Mit der E-Rechnung soll der Umsatzsteuerbetrug eingedämmt werden, der den europäischen Ländern laut EU-Kommission etwa 50 Milliarden Euro kostet. In Deutschland belaufen sich die Schätzungen dem Handelsblatt zufolge auf eine zweistellige Milliardensumme. Keller geht von weit mehr als 10 Milliarden Euro Steuermehreinnahmen für Deutschland aus – pro Jahr! Dabei beruft er sich auf Schätzungen der EU-Kommission und des Bundesfinanzministeriums.
Dem Staat können aus unterschiedlichsten Gründen Einnahmen aus der Umsatzsteuer entgehen – besonders berüchtigt sind dabei die sogenannten „Karussellgeschäfte“. Dabei werden in der EU Produkte wie etwa Smartphones in einer Art Endlosschleife verkauft – während die Unternehmer bei den Käufern zwar die Umsatzsteuer einfordern, diese aber nicht an die Länder abführen. Noch dazu kann das Unternehmen dann Vorsteuer geltend machen und vom Finanzamt ausgezahlt bekommen.
Das soll die E-Rechnung eindämmen – denn mit dem dazu parallel eingeführten Meldesystem komme man von der monatlichen Umsatzsteuermeldung auf die transaktionsbasierten Meldung, die von der entsprechenden Behörde leichter zu prüfen und zuzuordnen sei, erklärt Keller.
Unternehmer über Wachstumschancengesetz: „Man verzettelt sich jetzt im politischen Klein-Klein“
Deshalb hat er auch kein Verständnis für das Geschacher im Vorfeld des Wachstumschancengesetzes: „Man diskutiert hier über die drei Milliarden, die man jetzt im Wachstumschancengesetz noch am Schluss drin hat und die Agrardiesel-Thematik.
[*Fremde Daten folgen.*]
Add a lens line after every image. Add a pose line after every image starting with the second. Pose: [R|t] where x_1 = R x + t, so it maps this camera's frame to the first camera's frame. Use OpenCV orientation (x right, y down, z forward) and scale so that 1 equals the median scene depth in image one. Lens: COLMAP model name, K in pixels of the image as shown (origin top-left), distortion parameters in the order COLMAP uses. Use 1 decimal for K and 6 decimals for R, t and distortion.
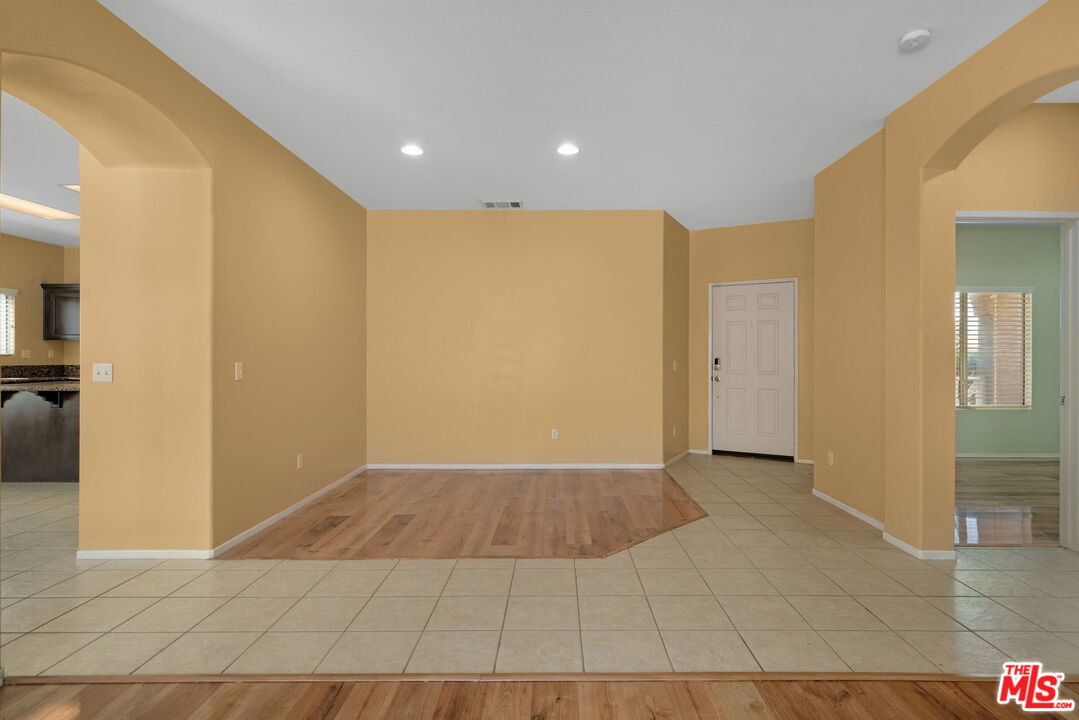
lens RADIAL K [[513.6, 0, 537.9], [0, 513.6, 353.7], [0, 0, 1]] dist [0.001100, -0.000481]
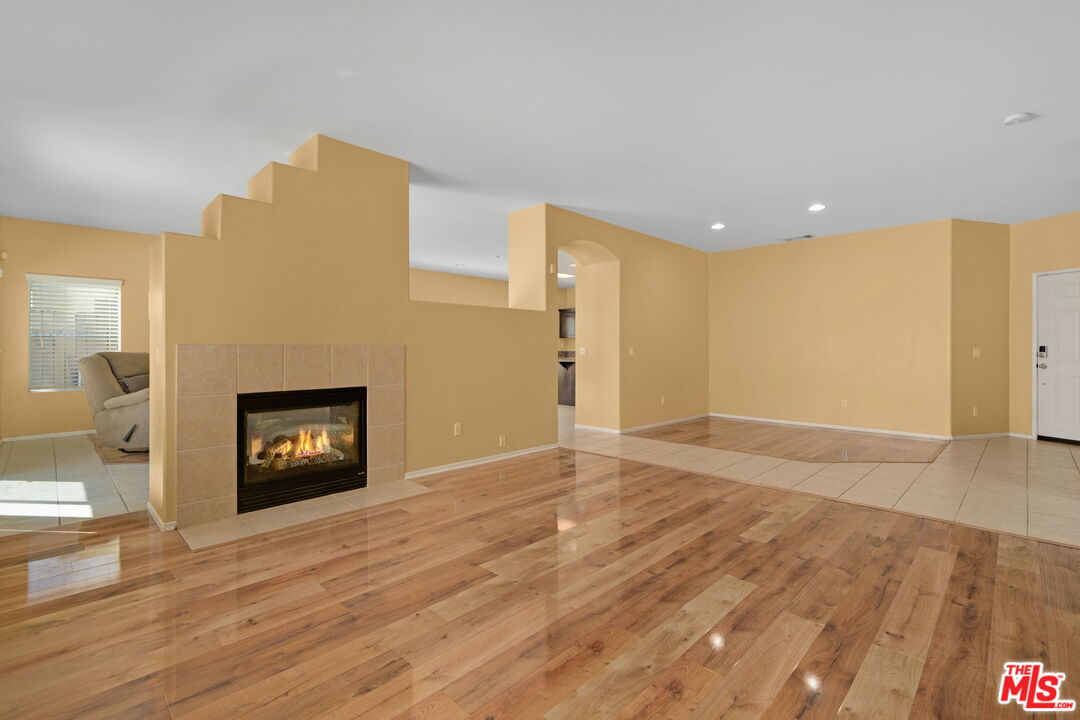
lens RADIAL K [[461.7, 0, 538.9], [0, 461.7, 352.5], [0, 0, 1]] dist [-0.000662, 0.000086]
pose [[0.696188, 0.006728, -0.717828, 0.349137], [0.002032, 0.999934, 0.011342, 0.010610], [0.717857, -0.009355, 0.696128, -0.404799]]
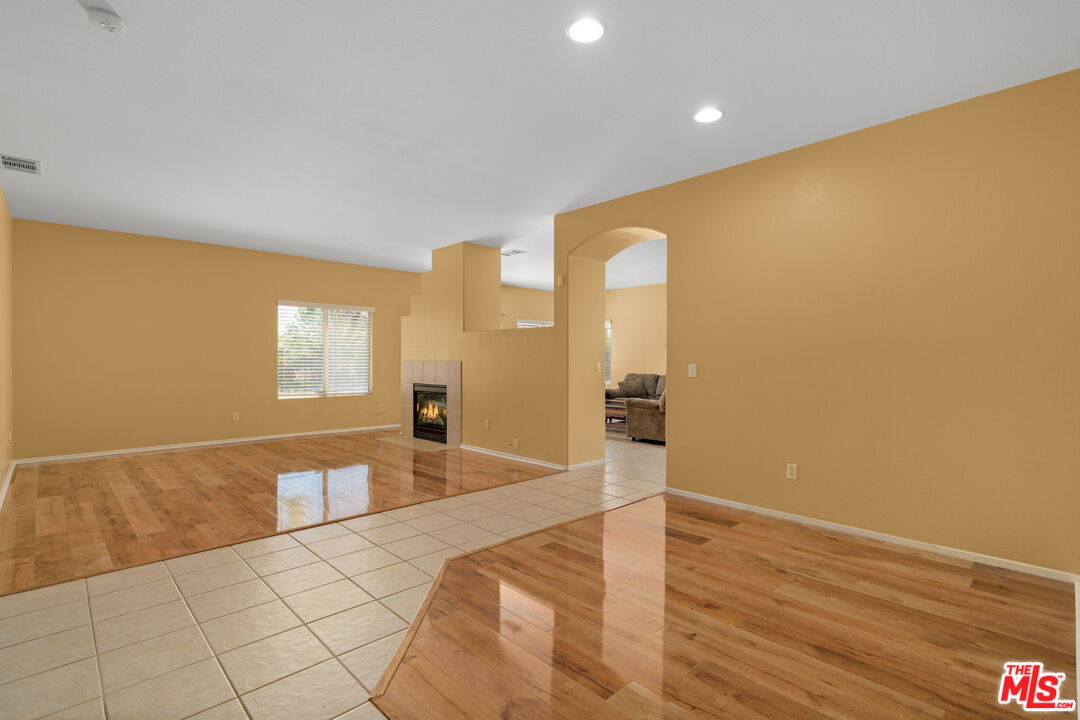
lens RADIAL K [[514.1, 0, 538.4], [0, 514.1, 353.7], [0, 0, 1]] dist [0.001100, -0.000481]
pose [[-0.717672, -0.011729, -0.696283, 0.398145], [-0.005848, 0.999924, -0.010817, 0.009484], [0.696357, -0.003692, -0.717686, 1.099280]]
Aber auf der anderen Seite könnten mit dem Gesetz viele Milliarden pro Jahr an Mehreinnahmen generiert werden, die uns allen helfen würden. Man verzettelt sich jetzt im politischen Klein-Klein – und ich verstehe nicht, warum man da nicht mal die Chance ergreift, im Sinne aller Gas zu geben. Die Diskussionen sind ja berechtigt, aber viele andere Bereiche werden dadurch jetzt gehemmt und aufgehalten“, so Keller.
Wenn es weiter verschoben werde, würde es fatale Probleme mit sich bringen, erklärt der Geschäftsführer – das TRAFFIQX(R) Netzwerk bietet Firmenkunden aller Größen an, deren Rechnungssysteme zu digitalisieren. Man müsse in Deutschland 3,5 Millionen Firmen mit entsprechend vielen Milliarden von Rechnungen digitalisieren. „Das ist eine Kraftanstrengung für alle, die in dem Markt aktiv sind. Noch wäre es bis zum Beginn des nächsten Jahres zu schaffen – aber die Zeit drängt.“ Keller hofft, dass das Gesetz noch im März eingeführt wird. Alternativ könne die E-Rechnung auch getrennt vom Wachstumschancengesetz verabschiedet werden, schlägt Keller vor.